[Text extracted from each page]
################

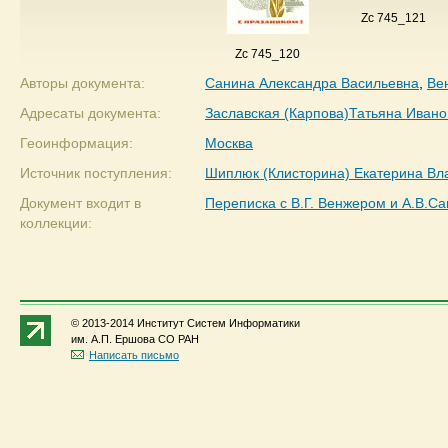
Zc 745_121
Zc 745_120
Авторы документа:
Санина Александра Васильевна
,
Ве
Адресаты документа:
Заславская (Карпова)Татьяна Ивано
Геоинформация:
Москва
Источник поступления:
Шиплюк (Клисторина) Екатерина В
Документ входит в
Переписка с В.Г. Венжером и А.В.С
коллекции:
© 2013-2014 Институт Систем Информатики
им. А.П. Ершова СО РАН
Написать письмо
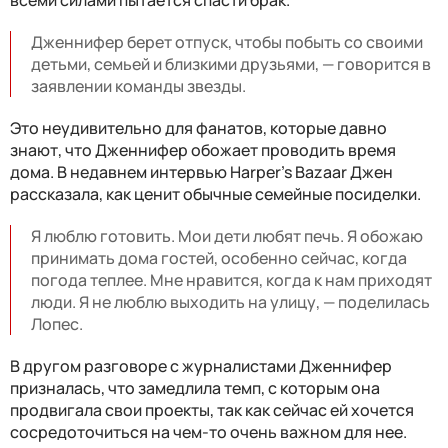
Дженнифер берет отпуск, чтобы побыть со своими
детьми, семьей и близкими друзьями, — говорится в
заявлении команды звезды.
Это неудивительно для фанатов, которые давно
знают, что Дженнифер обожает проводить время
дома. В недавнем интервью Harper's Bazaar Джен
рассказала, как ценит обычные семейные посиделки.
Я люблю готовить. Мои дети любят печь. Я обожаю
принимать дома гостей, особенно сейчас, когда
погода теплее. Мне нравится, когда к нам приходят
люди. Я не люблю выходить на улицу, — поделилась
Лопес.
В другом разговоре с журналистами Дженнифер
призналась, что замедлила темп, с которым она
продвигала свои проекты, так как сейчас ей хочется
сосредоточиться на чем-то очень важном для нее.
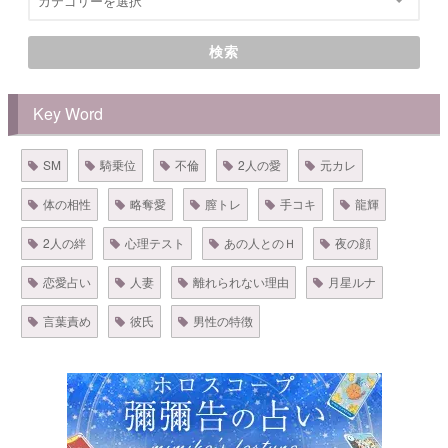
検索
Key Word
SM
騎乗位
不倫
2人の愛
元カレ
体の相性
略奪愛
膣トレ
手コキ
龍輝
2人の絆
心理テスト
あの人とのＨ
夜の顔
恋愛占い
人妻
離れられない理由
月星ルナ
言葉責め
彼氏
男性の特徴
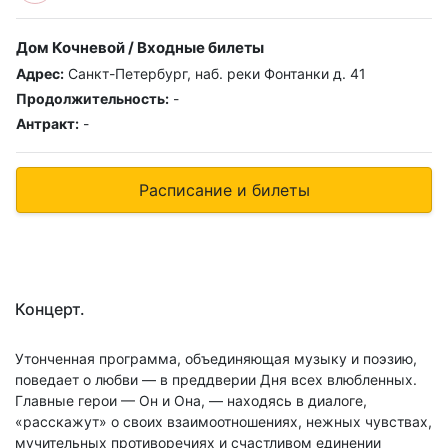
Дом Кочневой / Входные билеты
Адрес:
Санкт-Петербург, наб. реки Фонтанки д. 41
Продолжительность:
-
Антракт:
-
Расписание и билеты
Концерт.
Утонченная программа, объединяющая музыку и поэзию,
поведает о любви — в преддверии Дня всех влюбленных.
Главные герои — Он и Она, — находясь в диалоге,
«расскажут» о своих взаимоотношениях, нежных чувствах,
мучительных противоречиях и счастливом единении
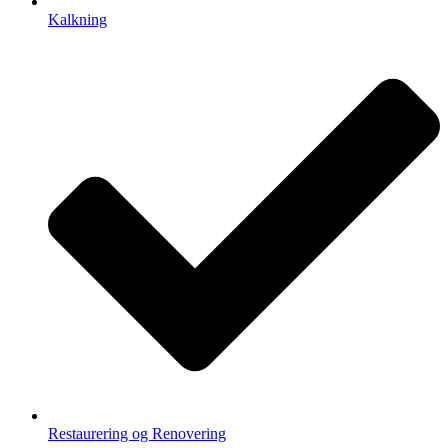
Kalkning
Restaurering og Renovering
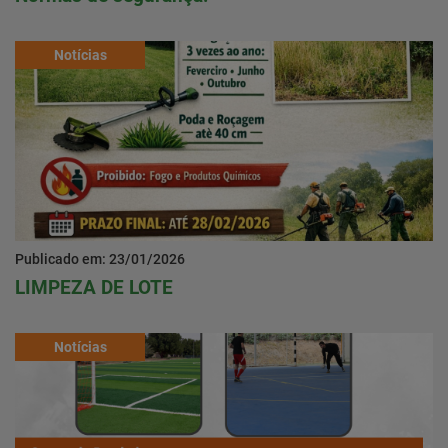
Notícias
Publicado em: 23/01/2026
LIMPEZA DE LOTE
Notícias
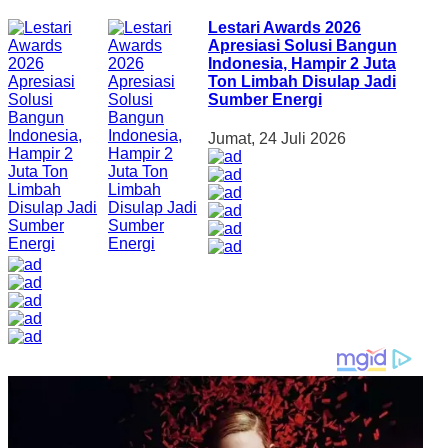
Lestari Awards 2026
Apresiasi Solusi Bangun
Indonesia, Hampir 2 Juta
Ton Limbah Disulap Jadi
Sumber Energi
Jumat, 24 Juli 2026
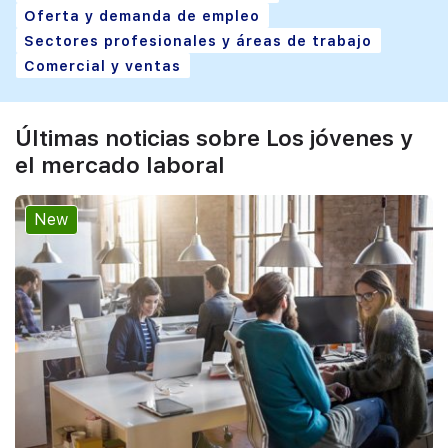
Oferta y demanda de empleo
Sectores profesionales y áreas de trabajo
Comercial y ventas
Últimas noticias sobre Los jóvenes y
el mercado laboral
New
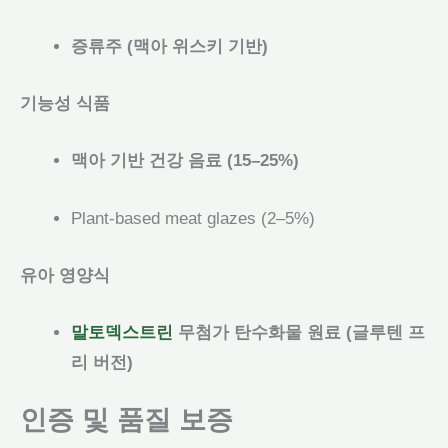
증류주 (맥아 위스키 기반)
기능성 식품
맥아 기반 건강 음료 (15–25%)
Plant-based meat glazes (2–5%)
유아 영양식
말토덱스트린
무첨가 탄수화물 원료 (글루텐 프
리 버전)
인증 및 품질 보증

################

### Your assignment:
Rewrite the text of every item, replacing "Notícias" with "Novidades" wherever it appears and changing nothing else. Omit the pictures from your answer.

### Task response:
Zc 745_121
Zc 745_120
Авторы документа:
Санина Александра Васильевна
,
Ве
Адресаты документа:
Заславская (Карпова)Татьяна Ивано
Геоинформация:
Москва
Источник поступления:
Шиплюк (Клисторина) Екатерина В
Документ входит в
Переписка с В.Г. Венжером и А.В.С
коллекции:
© 2013-2014 Институт Систем Информатики
им. А.П. Ершова СО РАН
Написать письмо
Дженнифер берет отпуск, чтобы побыть со своими
детьми, семьей и близкими друзьями, — говорится в
заявлении команды звезды.
Это неудивительно для фанатов, которые давно
знают, что Дженнифер обожает проводить время
дома. В недавнем интервью Harper's Bazaar Джен
рассказала, как ценит обычные семейные посиделки.
Я люблю готовить. Мои дети любят печь. Я обожаю
принимать дома гостей, особенно сейчас, когда
погода теплее. Мне нравится, когда к нам приходят
люди. Я не люблю выходить на улицу, — поделилась
Лопес.
В другом разговоре с журналистами Дженнифер
призналась, что замедлила темп, с которым она
продвигала свои проекты, так как сейчас ей хочется
сосредоточиться на чем-то очень важном для нее.
検索
Key Word
SM
騎乗位
不倫
2人の愛
元カレ
体の相性
略奪愛
膣トレ
手コキ
龍輝
2人の絆
心理テスト
あの人とのＨ
夜の顔
恋愛占い
人妻
離れられない理由
月星ルナ
言葉責め
彼氏
男性の特徴
Дом Кочневой / Входные билеты
Адрес:
Санкт-Петербург, наб. реки Фонтанки д. 41
Продолжительность:
-
Антракт:
-
Расписание и билеты
Концерт.
Утонченная программа, объединяющая музыку и поэзию,
поведает о любви — в преддверии Дня всех влюбленных.
Главные герои — Он и Она, — находясь в диалоге,
«расскажут» о своих взаимоотношениях, нежных чувствах,
мучительных противоречиях и счастливом единении
Kalkning
Restaurering og Renovering
Novidades
Publicado em: 23/01/2026
LIMPEZA DE LOTE
Novidades
Lestari Awards 2026
Apresiasi Solusi Bangun
Indonesia, Hampir 2 Juta
Ton Limbah Disulap Jadi
Sumber Energi
Jumat, 24 Juli 2026
Oferta y demanda de empleo
Sectores profesionales y áreas de trabajo
Comercial y ventas
Últimas noticias sobre Los jóvenes y
el mercado laboral
New
증류주 (맥아 위스키 기반)
기능성 식품
맥아 기반 건강 음료 (15–25%)
Plant-based meat glazes (2–5%)
유아 영양식
말토덱스트린
무첨가 탄수화물 원료 (글루텐 프
리 버전)
인증 및 품질 보증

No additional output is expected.